* Instructions for the task
Quote all of the data below exactly, please.

### Input material ###

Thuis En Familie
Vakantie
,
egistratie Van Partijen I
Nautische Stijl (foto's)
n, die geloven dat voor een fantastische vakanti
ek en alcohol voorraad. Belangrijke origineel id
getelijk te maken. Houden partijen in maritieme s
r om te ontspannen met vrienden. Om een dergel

###

* Solution to this problem
Thuis En Familie
Vakantie
,
egistratie Van Partijen I
Nautische Stijl (foto's)
n, die geloven dat voor een fantastische vakanti
ek en alcohol voorraad. Belangrijke origineel id
getelijk te maken. Houden partijen in maritieme s
r om te ontspannen met vrienden. Om een dergel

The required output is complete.